North Korean leader Kim Jong Un’s daughter will be featured on new propaganda stamps to be issued on Friday, Pyongyang said on Tuesday, another sign that the girl has been named heiress, experts say.
For years, North Korean state media never mentioned Kim’s children. But in November, during the test firing of North Korea’s most powerful intercontinental ballistic missile (ICBM), Kim Jong Un appeared with his “beloved” daughter.
Although North Korea has never officially identified her by name, the intelligence agency and analysts in Seoul believe it is Ju Ae, her second child. According to experts, she would be the one to succeed her father.
Pyongyang on Tuesday unveiled a set of stamps – to be officially released on Friday – honoring the November test firing. On five of them figure Ju Ae, which indicates, for specialists, that North Korea has begun to build a personality cult around her, like the rest of the Kim clan.
The Pyongyang state-owned postage stamp company described the child as Kim’s “beloved daughter” on its website where the stamps were unveiled, without specifically naming her.
Some experts believe that the girl’s public appearances indicate that she is being groomed to become the next ruler and that the stamps support this assumption.
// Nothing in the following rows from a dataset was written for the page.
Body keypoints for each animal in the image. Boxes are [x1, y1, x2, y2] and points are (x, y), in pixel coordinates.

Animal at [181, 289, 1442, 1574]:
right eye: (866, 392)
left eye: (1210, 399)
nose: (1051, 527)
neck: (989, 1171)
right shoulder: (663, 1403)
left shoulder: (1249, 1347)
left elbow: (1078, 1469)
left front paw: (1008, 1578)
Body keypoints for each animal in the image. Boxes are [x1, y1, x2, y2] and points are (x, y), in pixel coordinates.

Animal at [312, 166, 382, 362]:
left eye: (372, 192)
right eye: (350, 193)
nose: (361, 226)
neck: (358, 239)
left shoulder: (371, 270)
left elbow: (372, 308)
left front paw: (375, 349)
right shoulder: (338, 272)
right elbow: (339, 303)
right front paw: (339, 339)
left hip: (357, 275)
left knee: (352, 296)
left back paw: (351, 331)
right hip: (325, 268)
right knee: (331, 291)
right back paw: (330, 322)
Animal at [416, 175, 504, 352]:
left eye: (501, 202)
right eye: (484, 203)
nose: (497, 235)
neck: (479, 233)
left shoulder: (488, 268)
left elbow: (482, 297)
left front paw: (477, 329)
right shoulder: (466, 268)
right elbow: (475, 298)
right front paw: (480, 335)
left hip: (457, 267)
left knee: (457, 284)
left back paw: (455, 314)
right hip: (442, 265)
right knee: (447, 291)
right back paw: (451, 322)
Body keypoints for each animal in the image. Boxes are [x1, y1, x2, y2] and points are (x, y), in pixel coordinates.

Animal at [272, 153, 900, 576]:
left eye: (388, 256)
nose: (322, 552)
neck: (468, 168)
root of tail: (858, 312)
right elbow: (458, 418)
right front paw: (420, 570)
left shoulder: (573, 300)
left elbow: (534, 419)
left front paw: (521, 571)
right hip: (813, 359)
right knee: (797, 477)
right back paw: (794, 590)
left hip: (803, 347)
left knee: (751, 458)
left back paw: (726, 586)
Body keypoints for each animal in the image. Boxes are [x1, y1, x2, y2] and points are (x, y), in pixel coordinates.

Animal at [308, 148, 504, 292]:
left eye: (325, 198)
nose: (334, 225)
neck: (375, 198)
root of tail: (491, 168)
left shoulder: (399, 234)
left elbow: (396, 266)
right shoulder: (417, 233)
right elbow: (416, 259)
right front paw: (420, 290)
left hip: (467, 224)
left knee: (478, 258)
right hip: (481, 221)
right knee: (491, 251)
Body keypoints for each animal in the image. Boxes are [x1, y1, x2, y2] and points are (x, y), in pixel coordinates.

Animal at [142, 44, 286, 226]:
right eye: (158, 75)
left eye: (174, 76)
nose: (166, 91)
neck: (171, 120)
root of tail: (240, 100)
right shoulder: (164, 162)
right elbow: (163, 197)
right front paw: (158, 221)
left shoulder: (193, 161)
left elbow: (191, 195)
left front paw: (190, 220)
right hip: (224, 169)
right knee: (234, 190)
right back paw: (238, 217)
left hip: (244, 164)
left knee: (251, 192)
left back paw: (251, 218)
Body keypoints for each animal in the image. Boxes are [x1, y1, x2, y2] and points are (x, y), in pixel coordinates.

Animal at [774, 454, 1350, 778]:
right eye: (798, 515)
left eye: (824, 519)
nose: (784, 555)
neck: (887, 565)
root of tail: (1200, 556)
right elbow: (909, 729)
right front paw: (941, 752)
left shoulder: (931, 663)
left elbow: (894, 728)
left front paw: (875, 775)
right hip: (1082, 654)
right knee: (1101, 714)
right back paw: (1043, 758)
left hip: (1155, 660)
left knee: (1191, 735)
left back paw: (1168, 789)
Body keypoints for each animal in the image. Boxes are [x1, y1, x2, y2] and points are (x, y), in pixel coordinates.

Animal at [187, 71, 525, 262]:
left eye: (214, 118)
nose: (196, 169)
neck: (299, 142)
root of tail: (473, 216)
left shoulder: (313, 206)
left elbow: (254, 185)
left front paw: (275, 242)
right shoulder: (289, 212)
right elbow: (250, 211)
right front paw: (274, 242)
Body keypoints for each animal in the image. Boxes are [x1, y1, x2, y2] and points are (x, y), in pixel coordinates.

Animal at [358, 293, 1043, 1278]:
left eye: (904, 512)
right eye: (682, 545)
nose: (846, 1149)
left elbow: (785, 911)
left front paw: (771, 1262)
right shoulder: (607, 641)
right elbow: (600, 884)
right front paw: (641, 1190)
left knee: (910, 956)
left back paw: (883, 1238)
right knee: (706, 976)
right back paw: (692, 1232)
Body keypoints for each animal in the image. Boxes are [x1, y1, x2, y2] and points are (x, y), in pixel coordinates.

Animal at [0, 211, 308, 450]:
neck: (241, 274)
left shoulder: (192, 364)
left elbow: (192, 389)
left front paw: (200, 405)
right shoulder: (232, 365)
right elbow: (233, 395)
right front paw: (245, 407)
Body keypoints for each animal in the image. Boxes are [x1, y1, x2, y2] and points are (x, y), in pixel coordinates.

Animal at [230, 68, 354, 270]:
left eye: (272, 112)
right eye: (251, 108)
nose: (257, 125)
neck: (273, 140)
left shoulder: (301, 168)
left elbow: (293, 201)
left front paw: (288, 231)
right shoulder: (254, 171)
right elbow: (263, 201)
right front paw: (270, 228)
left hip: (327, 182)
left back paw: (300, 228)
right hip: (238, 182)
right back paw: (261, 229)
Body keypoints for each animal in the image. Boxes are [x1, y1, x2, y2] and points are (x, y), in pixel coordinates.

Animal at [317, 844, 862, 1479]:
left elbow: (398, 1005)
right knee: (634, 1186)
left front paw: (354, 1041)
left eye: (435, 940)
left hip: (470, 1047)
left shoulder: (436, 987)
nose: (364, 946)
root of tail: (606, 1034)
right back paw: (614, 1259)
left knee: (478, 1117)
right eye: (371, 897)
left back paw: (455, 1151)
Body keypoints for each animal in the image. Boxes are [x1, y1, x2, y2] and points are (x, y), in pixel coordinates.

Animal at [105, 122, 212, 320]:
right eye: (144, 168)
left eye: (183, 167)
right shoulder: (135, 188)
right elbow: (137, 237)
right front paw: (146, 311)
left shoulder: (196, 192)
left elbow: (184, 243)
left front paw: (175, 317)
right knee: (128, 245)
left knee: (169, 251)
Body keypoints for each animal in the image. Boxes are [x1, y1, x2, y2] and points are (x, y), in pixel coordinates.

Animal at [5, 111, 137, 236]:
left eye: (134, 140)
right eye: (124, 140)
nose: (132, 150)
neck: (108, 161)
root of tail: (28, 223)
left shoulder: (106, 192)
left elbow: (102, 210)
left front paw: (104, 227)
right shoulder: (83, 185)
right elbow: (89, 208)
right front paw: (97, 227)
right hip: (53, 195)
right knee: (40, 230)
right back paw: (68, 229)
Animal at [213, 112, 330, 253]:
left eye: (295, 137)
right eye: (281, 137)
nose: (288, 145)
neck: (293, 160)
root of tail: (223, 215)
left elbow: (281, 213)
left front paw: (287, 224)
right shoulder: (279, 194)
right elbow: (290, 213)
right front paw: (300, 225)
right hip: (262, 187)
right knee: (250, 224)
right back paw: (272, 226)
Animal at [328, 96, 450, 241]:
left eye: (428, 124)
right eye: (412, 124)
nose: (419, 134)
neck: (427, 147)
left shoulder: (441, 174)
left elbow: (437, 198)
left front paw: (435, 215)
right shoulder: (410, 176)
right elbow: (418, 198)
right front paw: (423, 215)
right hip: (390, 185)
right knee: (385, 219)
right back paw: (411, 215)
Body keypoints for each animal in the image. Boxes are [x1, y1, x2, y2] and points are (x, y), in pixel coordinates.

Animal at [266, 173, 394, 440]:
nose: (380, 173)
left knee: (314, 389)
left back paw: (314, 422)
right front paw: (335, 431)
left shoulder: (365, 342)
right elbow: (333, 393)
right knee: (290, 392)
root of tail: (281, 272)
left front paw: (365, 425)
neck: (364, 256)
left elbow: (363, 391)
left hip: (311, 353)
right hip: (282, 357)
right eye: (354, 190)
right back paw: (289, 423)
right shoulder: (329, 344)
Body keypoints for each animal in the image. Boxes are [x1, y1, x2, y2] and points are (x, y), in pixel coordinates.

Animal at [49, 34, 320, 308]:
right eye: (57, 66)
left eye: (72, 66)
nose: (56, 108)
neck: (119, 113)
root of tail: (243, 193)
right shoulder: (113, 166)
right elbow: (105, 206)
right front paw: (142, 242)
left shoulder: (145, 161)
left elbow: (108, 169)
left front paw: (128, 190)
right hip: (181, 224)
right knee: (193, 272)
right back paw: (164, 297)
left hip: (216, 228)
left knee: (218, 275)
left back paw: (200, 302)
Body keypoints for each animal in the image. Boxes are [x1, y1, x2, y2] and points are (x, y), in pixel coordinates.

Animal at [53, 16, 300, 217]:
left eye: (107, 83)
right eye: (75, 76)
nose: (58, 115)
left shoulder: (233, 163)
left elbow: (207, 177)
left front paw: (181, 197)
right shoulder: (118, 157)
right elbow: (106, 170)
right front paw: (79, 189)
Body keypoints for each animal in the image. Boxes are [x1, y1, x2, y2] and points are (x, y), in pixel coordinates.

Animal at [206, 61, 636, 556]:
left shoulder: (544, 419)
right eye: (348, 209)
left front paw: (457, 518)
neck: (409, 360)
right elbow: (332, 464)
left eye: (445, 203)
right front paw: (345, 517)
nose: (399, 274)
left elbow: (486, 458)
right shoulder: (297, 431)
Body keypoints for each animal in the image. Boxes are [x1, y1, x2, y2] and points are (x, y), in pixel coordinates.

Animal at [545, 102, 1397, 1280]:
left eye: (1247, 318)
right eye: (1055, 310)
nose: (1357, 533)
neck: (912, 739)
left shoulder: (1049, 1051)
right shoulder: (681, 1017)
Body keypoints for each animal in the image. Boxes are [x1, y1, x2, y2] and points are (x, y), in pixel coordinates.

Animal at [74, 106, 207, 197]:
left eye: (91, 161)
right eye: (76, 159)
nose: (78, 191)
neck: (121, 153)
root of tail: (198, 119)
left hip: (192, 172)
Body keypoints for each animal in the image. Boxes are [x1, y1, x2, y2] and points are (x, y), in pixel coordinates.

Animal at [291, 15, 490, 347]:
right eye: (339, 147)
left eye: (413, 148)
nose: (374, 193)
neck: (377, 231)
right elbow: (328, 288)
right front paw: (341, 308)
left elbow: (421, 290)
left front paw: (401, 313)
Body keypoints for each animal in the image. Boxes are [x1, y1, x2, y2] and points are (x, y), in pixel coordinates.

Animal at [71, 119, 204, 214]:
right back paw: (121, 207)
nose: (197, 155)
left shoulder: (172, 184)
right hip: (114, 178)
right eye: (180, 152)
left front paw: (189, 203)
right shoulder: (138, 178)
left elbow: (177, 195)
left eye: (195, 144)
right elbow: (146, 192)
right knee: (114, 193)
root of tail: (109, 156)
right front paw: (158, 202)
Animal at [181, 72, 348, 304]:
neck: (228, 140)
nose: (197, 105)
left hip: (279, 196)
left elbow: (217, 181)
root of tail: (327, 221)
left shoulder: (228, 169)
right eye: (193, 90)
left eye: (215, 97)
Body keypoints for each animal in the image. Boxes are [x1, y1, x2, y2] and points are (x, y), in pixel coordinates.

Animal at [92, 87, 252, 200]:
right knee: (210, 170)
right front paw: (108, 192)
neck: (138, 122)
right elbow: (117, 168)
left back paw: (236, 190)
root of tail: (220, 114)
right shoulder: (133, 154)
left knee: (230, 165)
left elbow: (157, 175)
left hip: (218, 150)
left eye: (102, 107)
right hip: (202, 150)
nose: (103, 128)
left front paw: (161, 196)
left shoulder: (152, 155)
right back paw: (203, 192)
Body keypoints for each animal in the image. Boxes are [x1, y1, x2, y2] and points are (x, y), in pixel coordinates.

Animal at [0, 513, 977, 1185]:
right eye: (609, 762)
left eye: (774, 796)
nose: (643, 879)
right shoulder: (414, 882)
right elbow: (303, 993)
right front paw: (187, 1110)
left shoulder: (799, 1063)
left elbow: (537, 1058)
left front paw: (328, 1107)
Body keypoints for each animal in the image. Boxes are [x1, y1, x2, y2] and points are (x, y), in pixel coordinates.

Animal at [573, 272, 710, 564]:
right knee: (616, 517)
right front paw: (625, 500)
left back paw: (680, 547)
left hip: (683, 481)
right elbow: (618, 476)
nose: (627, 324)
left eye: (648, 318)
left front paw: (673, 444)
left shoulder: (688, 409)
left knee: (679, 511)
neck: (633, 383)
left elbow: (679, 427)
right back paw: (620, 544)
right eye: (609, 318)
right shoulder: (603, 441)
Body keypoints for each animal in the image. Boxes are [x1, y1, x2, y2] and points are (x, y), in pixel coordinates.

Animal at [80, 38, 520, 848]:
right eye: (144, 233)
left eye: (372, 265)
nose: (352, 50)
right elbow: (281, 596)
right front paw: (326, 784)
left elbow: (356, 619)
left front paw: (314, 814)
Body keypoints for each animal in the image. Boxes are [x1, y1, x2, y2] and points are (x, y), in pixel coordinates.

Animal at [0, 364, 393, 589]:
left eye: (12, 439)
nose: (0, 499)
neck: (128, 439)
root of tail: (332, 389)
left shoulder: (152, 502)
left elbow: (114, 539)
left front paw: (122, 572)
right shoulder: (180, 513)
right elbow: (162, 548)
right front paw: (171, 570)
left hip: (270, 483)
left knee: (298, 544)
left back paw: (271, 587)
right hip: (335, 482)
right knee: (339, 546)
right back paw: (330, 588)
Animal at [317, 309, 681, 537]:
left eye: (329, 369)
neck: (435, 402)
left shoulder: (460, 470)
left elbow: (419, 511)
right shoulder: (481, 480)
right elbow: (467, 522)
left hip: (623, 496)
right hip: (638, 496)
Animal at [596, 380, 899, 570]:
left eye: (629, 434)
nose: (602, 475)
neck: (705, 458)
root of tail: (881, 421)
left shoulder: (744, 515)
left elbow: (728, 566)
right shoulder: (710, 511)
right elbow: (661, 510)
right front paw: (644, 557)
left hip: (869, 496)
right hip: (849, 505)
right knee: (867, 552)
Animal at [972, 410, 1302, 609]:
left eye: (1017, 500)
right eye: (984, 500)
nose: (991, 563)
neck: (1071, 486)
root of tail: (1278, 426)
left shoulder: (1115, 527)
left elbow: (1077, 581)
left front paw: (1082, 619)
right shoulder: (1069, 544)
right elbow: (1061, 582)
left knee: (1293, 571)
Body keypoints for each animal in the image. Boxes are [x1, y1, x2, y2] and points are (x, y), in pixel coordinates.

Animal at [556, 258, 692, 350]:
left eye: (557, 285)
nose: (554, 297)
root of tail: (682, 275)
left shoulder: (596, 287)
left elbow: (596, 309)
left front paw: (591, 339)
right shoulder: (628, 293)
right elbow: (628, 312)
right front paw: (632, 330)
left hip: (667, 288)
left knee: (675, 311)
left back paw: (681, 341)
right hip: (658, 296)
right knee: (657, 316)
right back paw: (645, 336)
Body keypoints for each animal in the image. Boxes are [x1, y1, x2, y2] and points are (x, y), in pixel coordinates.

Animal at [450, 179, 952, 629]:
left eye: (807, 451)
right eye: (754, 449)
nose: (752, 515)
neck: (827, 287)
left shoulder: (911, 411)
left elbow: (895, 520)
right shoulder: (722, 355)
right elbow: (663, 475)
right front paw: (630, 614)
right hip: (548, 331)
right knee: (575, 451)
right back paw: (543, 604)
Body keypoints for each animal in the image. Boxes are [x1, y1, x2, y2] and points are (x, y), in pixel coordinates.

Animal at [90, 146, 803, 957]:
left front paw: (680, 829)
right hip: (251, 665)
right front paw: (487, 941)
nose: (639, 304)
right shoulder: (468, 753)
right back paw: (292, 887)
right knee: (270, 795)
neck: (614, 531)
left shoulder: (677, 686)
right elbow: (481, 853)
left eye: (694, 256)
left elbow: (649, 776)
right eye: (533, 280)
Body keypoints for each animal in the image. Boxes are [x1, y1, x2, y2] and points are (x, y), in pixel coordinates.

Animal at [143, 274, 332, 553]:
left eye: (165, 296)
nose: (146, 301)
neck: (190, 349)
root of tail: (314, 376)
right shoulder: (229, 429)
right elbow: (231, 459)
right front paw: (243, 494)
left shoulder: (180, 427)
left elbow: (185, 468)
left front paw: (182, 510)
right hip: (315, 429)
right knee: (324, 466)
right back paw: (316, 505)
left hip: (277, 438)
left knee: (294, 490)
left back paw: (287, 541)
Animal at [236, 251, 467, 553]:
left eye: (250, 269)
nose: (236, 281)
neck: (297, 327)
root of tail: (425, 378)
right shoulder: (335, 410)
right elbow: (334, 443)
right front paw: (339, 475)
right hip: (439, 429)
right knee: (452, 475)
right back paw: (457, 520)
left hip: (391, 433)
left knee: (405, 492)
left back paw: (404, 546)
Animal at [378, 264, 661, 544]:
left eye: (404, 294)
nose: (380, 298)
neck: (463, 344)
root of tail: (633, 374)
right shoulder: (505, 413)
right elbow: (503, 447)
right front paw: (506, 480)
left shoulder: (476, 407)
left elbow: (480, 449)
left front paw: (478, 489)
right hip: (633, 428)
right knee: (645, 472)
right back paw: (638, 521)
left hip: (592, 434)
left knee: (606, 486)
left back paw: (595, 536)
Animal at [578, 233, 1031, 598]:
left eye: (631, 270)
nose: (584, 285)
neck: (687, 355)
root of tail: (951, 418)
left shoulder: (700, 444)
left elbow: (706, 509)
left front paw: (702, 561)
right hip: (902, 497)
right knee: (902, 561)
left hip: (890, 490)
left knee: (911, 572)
The stamps appear to mark the “official start of Kim Ju Ae’s life as her father’s successor,” An Chan-il, a defector who is now a researcher at the head of the World Institute for Health, told AFP. North Korean Studies.
But for others, it’s still too early to speculate, given that Kim Jong Un is still young and his daughter’s name has never been officially announced.
Professor at the University of North Korean Studies in Seoul, Yang Moo-jin points out that each time an heir was approached in North Korea, the leader in place made sure that the name of this successor was known. .
“It’s still very possible that Ju Ae is just being used (for propaganda purposes)…and Kim’s eldest son is preparing for the succession behind closed doors.”